◆ ASSIGNMENT ◆
Output exactly the lines from the one with "cd /opt/java/" to the close of the records below, first and last included.

◆ Rendered images with source text ◆
━━━━━━━━━━━━━━━━━━━━━━━━━━━━━━

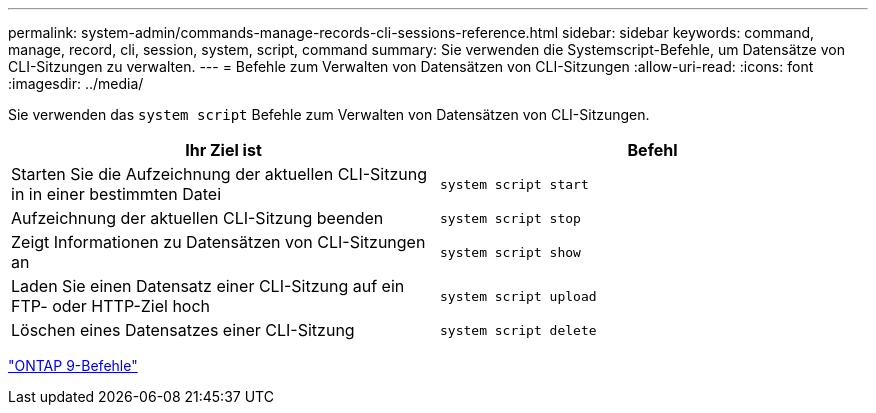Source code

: ---
permalink: system-admin/commands-manage-records-cli-sessions-reference.html 
sidebar: sidebar 
keywords: command, manage, record, cli, session, system, script, command 
summary: Sie verwenden die Systemscript-Befehle, um Datensätze von CLI-Sitzungen zu verwalten. 
---
= Befehle zum Verwalten von Datensätzen von CLI-Sitzungen
:allow-uri-read: 
:icons: font
:imagesdir: ../media/


[role="lead"]
Sie verwenden das `system script` Befehle zum Verwalten von Datensätzen von CLI-Sitzungen.

|===
| Ihr Ziel ist | Befehl 


 a| 
Starten Sie die Aufzeichnung der aktuellen CLI-Sitzung in in einer bestimmten Datei
 a| 
`system script start`



 a| 
Aufzeichnung der aktuellen CLI-Sitzung beenden
 a| 
`system script stop`



 a| 
Zeigt Informationen zu Datensätzen von CLI-Sitzungen an
 a| 
`system script show`



 a| 
Laden Sie einen Datensatz einer CLI-Sitzung auf ein FTP- oder HTTP-Ziel hoch
 a| 
`system script upload`



 a| 
Löschen eines Datensatzes einer CLI-Sitzung
 a| 
`system script delete`

|===
http://docs.netapp.com/ontap-9/topic/com.netapp.doc.dot-cm-cmpr/GUID-5CB10C70-AC11-41C0-8C16-B4D0DF916E9B.html["ONTAP 9-Befehle"^]
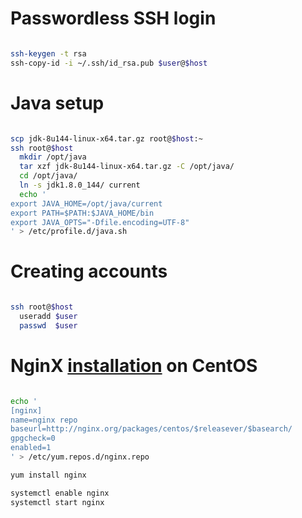 * Passwordless SSH login

#+BEGIN_SRC sh

ssh-keygen -t rsa
ssh-copy-id -i ~/.ssh/id_rsa.pub $user@$host

#+END_SRC

* Java setup

#+BEGIN_SRC sh

scp jdk-8u144-linux-x64.tar.gz root@$host:~
ssh root@$host
  mkdir /opt/java
  tar xzf jdk-8u144-linux-x64.tar.gz -C /opt/java/
  cd /opt/java/
  ln -s jdk1.8.0_144/ current
  echo '
export JAVA_HOME=/opt/java/current
export PATH=$PATH:$JAVA_HOME/bin
export JAVA_OPTS="-Dfile.encoding=UTF-8"
' > /etc/profile.d/java.sh

#+END_SRC

* Creating accounts

#+BEGIN_SRC sh

ssh root@$host
  useradd $user
  passwd  $user

#+END_SRC

* NginX [[https://www.nginx.com/resources/wiki/start/topics/tutorials/install/#official-red-hat-centos-packages][installation]] on CentOS
#+BEGIN_SRC sh

echo '
[nginx]
name=nginx repo
baseurl=http://nginx.org/packages/centos/$releasever/$basearch/
gpgcheck=0
enabled=1
' > /etc/yum.repos.d/nginx.repo

yum install nginx

systemctl enable nginx
systemctl start nginx

#+END_SRC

━━━━━━━━━━━━━━━━━━━━━━━━━━━━━━

◆ YOUR SOLUTION ◆
  cd /opt/java/
  ln -s jdk1.8.0_144/ current
  echo '
export JAVA_HOME=/opt/java/current
export PATH=$PATH:$JAVA_HOME/bin
export JAVA_OPTS="-Dfile.encoding=UTF-8"
' > /etc/profile.d/java.sh

#+END_SRC

* Creating accounts

#+BEGIN_SRC sh

ssh root@$host
  useradd $user
  passwd  $user

#+END_SRC

* NginX [[https://www.nginx.com/resources/wiki/start/topics/tutorials/install/#official-red-hat-centos-packages][installation]] on CentOS
#+BEGIN_SRC sh

echo '
[nginx]
name=nginx repo
baseurl=http://nginx.org/packages/centos/$releasever/$basearch/
gpgcheck=0
enabled=1
' > /etc/yum.repos.d/nginx.repo

yum install nginx

systemctl enable nginx
systemctl start nginx

#+END_SRC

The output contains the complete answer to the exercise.